ABOUT THIS EXERCISE: The expected output is an exact restatement of all the records.

>>>>

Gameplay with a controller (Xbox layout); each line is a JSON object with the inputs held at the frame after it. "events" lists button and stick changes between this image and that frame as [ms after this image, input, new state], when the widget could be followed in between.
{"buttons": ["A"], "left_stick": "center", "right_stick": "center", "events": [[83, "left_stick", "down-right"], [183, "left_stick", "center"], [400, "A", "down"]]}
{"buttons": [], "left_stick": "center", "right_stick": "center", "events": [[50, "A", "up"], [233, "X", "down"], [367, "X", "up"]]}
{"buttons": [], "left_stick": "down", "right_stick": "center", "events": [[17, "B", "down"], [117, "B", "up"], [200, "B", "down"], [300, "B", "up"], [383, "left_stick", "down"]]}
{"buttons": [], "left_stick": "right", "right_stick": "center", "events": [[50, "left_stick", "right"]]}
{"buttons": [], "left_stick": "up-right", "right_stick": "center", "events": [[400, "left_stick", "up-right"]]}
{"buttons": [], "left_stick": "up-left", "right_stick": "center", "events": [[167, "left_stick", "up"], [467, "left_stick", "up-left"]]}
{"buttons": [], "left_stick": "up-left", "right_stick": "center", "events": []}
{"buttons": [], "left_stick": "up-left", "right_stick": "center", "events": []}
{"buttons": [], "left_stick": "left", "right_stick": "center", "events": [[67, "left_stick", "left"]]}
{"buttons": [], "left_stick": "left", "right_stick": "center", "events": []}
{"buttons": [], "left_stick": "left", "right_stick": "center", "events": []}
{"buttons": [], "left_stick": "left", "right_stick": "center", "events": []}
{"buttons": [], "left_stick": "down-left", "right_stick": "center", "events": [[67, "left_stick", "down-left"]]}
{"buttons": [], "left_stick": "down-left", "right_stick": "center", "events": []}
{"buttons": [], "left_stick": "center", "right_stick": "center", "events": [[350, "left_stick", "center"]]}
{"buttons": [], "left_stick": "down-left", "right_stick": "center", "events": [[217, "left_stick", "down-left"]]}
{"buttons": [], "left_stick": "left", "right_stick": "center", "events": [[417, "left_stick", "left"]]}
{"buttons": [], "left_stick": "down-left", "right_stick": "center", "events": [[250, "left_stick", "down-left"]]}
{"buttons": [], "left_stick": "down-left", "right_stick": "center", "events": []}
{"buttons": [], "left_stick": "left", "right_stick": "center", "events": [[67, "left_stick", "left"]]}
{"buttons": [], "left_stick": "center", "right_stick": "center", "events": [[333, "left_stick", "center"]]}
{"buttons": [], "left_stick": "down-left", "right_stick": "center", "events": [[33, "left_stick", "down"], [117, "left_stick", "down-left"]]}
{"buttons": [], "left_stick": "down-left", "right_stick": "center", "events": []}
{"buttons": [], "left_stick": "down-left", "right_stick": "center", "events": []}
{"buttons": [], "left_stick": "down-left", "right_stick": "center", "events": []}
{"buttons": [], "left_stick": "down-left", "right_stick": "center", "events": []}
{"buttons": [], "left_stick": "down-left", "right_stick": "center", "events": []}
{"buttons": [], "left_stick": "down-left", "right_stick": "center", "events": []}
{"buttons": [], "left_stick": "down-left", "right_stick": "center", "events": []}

<<<<

ANSWER SPACE:
Gameplay with a controller (Xbox layout); each line is a JSON object with the inputs held at the frame after it. "events" lists button and stick changes between this image and that frame as [ms after this image, input, new state], when the widget could be followed in between.
{"buttons": ["A"], "left_stick": "center", "right_stick": "center", "events": [[83, "left_stick", "down-right"], [183, "left_stick", "center"], [400, "A", "down"]]}
{"buttons": [], "left_stick": "center", "right_stick": "center", "events": [[50, "A", "up"], [233, "X", "down"], [367, "X", "up"]]}
{"buttons": [], "left_stick": "down", "right_stick": "center", "events": [[17, "B", "down"], [117, "B", "up"], [200, "B", "down"], [300, "B", "up"], [383, "left_stick", "down"]]}
{"buttons": [], "left_stick": "right", "right_stick": "center", "events": [[50, "left_stick", "right"]]}
{"buttons": [], "left_stick": "up-right", "right_stick": "center", "events": [[400, "left_stick", "up-right"]]}
{"buttons": [], "left_stick": "up-left", "right_stick": "center", "events": [[167, "left_stick", "up"], [467, "left_stick", "up-left"]]}
{"buttons": [], "left_stick": "up-left", "right_stick": "center", "events": []}
{"buttons": [], "left_stick": "up-left", "right_stick": "center", "events": []}
{"buttons": [], "left_stick": "left", "right_stick": "center", "events": [[67, "left_stick", "left"]]}
{"buttons": [], "left_stick": "left", "right_stick": "center", "events": []}
{"buttons": [], "left_stick": "left", "right_stick": "center", "events": []}
{"buttons": [], "left_stick": "left", "right_stick": "center", "events": []}
{"buttons": [], "left_stick": "down-left", "right_stick": "center", "events": [[67, "left_stick", "down-left"]]}
{"buttons": [], "left_stick": "down-left", "right_stick": "center", "events": []}
{"buttons": [], "left_stick": "center", "right_stick": "center", "events": [[350, "left_stick", "center"]]}
{"buttons": [], "left_stick": "down-left", "right_stick": "center", "events": [[217, "left_stick", "down-left"]]}
{"buttons": [], "left_stick": "left", "right_stick": "center", "events": [[417, "left_stick", "left"]]}
{"buttons": [], "left_stick": "down-left", "right_stick": "center", "events": [[250, "left_stick", "down-left"]]}
{"buttons": [], "left_stick": "down-left", "right_stick": "center", "events": []}
{"buttons": [], "left_stick": "left", "right_stick": "center", "events": [[67, "left_stick", "left"]]}
{"buttons": [], "left_stick": "center", "right_stick": "center", "events": [[333, "left_stick", "center"]]}
{"buttons": [], "left_stick": "down-left", "right_stick": "center", "events": [[33, "left_stick", "down"], [117, "left_stick", "down-left"]]}
{"buttons": [], "left_stick": "down-left", "right_stick": "center", "events": []}
{"buttons": [], "left_stick": "down-left", "right_stick": "center", "events": []}
{"buttons": [], "left_stick": "down-left", "right_stick": "center", "events": []}
{"buttons": [], "left_stick": "down-left", "right_stick": "center", "events": []}
{"buttons": [], "left_stick": "down-left", "right_stick": "center", "events": []}
{"buttons": [], "left_stick": "down-left", "right_stick": "center", "events": []}
{"buttons": [], "left_stick": "down-left", "right_stick": "center", "events": []}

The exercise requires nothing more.